* **WORK REQUEST**
Give the number of lines in the entries that contain "para". State only the count.

* **LISTED RECORDS**
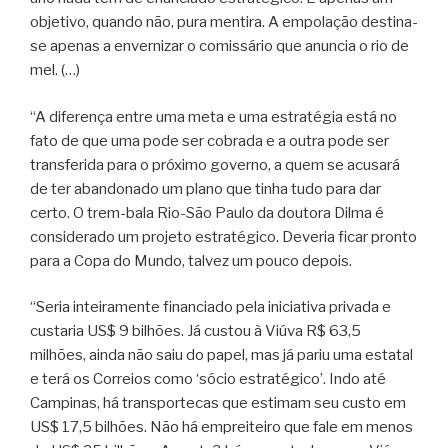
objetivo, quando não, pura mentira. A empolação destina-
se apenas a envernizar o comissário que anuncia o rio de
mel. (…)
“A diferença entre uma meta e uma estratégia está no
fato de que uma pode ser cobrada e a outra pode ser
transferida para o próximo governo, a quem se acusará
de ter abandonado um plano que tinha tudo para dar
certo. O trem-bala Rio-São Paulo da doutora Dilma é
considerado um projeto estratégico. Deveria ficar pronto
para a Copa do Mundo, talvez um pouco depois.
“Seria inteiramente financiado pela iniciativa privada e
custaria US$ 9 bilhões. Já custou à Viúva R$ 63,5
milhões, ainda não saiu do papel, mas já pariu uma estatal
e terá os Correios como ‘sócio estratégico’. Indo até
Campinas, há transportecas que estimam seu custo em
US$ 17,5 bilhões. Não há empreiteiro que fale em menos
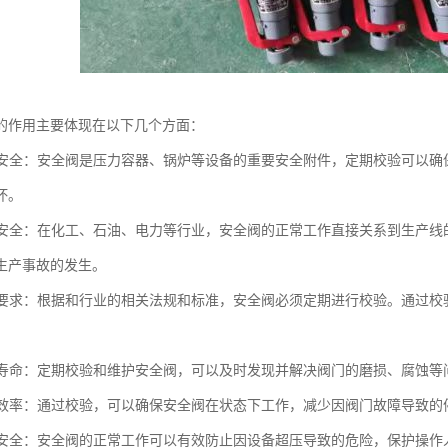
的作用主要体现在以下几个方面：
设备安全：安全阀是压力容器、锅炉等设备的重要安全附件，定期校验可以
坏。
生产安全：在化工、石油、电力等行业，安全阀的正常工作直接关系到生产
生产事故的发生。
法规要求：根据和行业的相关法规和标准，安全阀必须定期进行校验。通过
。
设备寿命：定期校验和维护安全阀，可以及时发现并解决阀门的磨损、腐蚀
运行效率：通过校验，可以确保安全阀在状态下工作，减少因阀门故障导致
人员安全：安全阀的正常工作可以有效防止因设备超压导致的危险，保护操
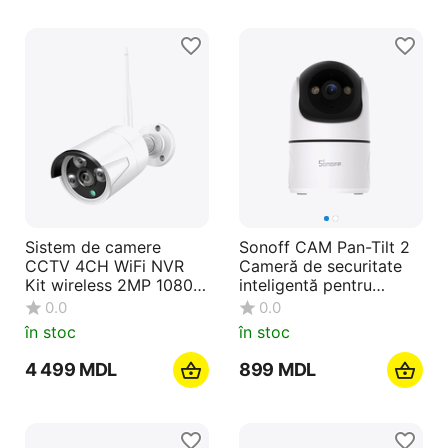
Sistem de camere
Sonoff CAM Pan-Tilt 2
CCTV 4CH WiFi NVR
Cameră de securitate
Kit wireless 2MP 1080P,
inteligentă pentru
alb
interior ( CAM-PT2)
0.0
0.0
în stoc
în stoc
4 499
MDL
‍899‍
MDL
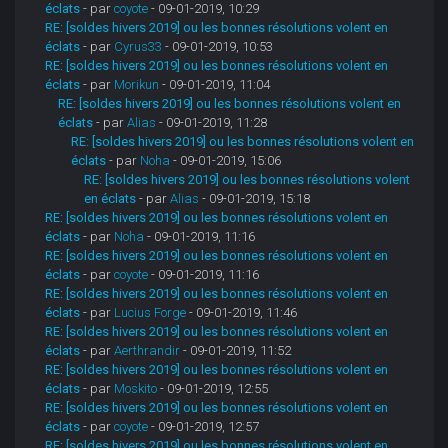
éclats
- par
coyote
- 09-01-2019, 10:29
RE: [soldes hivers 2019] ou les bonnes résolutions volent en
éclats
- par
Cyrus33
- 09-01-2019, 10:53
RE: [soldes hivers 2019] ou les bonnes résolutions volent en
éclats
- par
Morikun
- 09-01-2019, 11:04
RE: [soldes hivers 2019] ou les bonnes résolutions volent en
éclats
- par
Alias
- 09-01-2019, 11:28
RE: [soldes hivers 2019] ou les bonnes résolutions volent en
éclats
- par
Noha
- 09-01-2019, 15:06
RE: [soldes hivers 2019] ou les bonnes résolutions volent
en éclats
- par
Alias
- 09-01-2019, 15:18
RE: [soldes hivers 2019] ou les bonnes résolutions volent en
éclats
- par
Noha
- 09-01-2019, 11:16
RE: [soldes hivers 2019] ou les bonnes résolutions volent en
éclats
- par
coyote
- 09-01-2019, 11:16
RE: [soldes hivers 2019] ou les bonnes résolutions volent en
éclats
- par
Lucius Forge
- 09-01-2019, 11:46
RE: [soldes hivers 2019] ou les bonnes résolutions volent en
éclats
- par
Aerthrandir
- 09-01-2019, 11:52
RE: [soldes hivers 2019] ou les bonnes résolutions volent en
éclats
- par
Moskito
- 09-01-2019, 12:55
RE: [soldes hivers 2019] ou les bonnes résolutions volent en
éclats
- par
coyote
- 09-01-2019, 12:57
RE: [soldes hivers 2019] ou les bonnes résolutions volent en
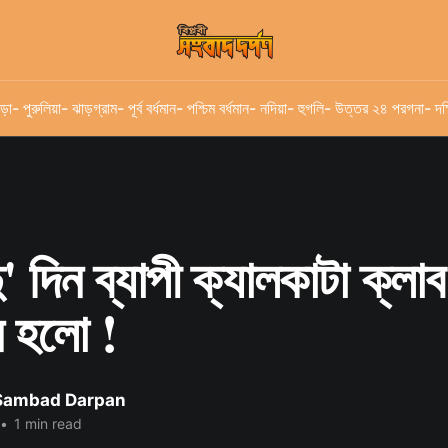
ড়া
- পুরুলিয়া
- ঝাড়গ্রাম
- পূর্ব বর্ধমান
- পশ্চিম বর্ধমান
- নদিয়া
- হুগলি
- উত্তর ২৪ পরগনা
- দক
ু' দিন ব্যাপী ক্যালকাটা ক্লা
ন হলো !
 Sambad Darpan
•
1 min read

* **RESPONSE AREA**
3